I don't how else to call it. I'm tired of mincing words and not being able to say the thing I want to say. I think what gets me worked up in these high-risk or seemingly high-risk scenarios is not the negative outcome so much as thinking I could have done or still can do something to change it.
My instincts have ALWAYS been right. It's the devil or Mean Brain (take your pick) that tries to convince me otherwise and there lies the problem.
I've tried so many things to Fix myself, but I don't need fixing. I just need to trust my instincts. I discovered a spiritual gift of discernment long ago, and working and dating made me doubt that. The world I live in made me doubt that.
Because just when I theorize something, an outlier or two will pop up to make me question my guiding framework.
No more!
Let the gold diggers have their day. Let the He's Not that into you convince their guys to come back. I travel the middle line. It's not the best outcome in every scenario but it's the best chance for the more favorable outcome in every scenario.
I'm just a numbers girl.

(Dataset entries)
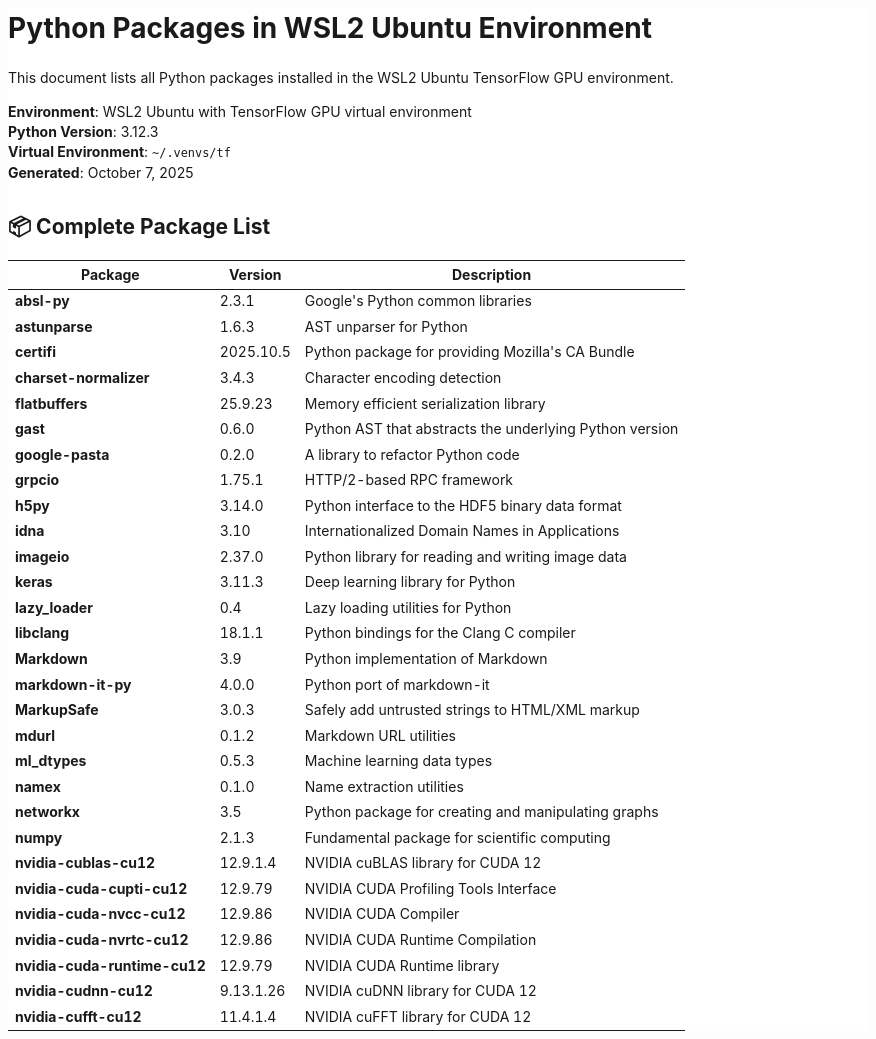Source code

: # Python Packages in WSL2 Ubuntu Environment

This document lists all Python packages installed in the WSL2 Ubuntu TensorFlow GPU environment.

**Environment**: WSL2 Ubuntu with TensorFlow GPU virtual environment  
**Python Version**: 3.12.3  
**Virtual Environment**: `~/.venvs/tf`  
**Generated**: October 7, 2025  

## 📦 Complete Package List

| Package | Version | Description |
|---------|---------|-------------|
| **absl-py** | 2.3.1 | Google's Python common libraries |
| **astunparse** | 1.6.3 | AST unparser for Python |
| **certifi** | 2025.10.5 | Python package for providing Mozilla's CA Bundle |
| **charset-normalizer** | 3.4.3 | Character encoding detection |
| **flatbuffers** | 25.9.23 | Memory efficient serialization library |
| **gast** | 0.6.0 | Python AST that abstracts the underlying Python version |
| **google-pasta** | 0.2.0 | A library to refactor Python code |
| **grpcio** | 1.75.1 | HTTP/2-based RPC framework |
| **h5py** | 3.14.0 | Python interface to the HDF5 binary data format |
| **idna** | 3.10 | Internationalized Domain Names in Applications |
| **imageio** | 2.37.0 | Python library for reading and writing image data |
| **keras** | 3.11.3 | Deep learning library for Python |
| **lazy_loader** | 0.4 | Lazy loading utilities for Python |
| **libclang** | 18.1.1 | Python bindings for the Clang C compiler |
| **Markdown** | 3.9 | Python implementation of Markdown |
| **markdown-it-py** | 4.0.0 | Python port of markdown-it |
| **MarkupSafe** | 3.0.3 | Safely add untrusted strings to HTML/XML markup |
| **mdurl** | 0.1.2 | Markdown URL utilities |
| **ml_dtypes** | 0.5.3 | Machine learning data types |
| **namex** | 0.1.0 | Name extraction utilities |
| **networkx** | 3.5 | Python package for creating and manipulating graphs |
| **numpy** | 2.1.3 | Fundamental package for scientific computing |
| **nvidia-cublas-cu12** | 12.9.1.4 | NVIDIA cuBLAS library for CUDA 12 |
| **nvidia-cuda-cupti-cu12** | 12.9.79 | NVIDIA CUDA Profiling Tools Interface |
| **nvidia-cuda-nvcc-cu12** | 12.9.86 | NVIDIA CUDA Compiler |
| **nvidia-cuda-nvrtc-cu12** | 12.9.86 | NVIDIA CUDA Runtime Compilation |
| **nvidia-cuda-runtime-cu12** | 12.9.79 | NVIDIA CUDA Runtime library |
| **nvidia-cudnn-cu12** | 9.13.1.26 | NVIDIA cuDNN library for CUDA 12 |
| **nvidia-cufft-cu12** | 11.4.1.4 | NVIDIA cuFFT library for CUDA 12 |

**WHAT YOU WILL DO:**
1. Using the reflection on trusting instincts, decide whether each statement agrees with it: (a) the writer says their instincts have always been right; (b) the writer says they need fixing; (c) the writer found a gift of discernment only recently. Answer each with yes or no and quote the words that decide it.
2. Resume the reflection on trusting instincts after its final sentence, keeping the same voice.

**TASK-BY-TASK RESULTS:**
1.
(a) Yes: "My instincts have ALWAYS been right."
(b) No: "I've tried so many things to Fix myself, but I don't need fixing."
(c) No: "I discovered a spiritual gift of discernment long ago"

2.
I'm not leaving situations too early! They just don't like me!
I'm not saying the wrong thing at the wrong time! They just don't like me.
I'm not running away or scared! They just don't like me.
My Brain knows before I know or can fully appreciate it.
FIRE works for me because it's the exact solution to my money problem. That's it. It's not a solution to any other problem. I wanted to figure out how to leave the workforce even just temporarily, and it laid out exact steps to leave the workforce for good. I am forever grateful.
I have looked for exact solutions in other parts of my life and have just come up short. So I asked the internet, I ask the Bible, I ask professionals, I ask adults with life experience and I just don't have a consensus on a solution.
So many of us look for cults in our interests - a place to belong, a place to provide structure or stability in something we are trying to rewrite from our past.
FIRE was my cult. Unfortunately, the solution was limited to just my money problem. I didn't get the belonging and community in real life, but that's okay. I recognized that pretty early on. See some of my earlier disgruntled posts.
Anyway, the rage I just expressed in my notebook is over how I let myself get confused lately over this dating problem. The apps were not a solution. I recognized that right away but kept trying to convince myself there was no other way.
I don't want to get all into it, but I just needed to wrap my head around what was happening the last few days with this boy.
The issue for me is just this perpetual belief that it's a problem I need to solve by being cute enough or interesting enough. Did I say the right thing?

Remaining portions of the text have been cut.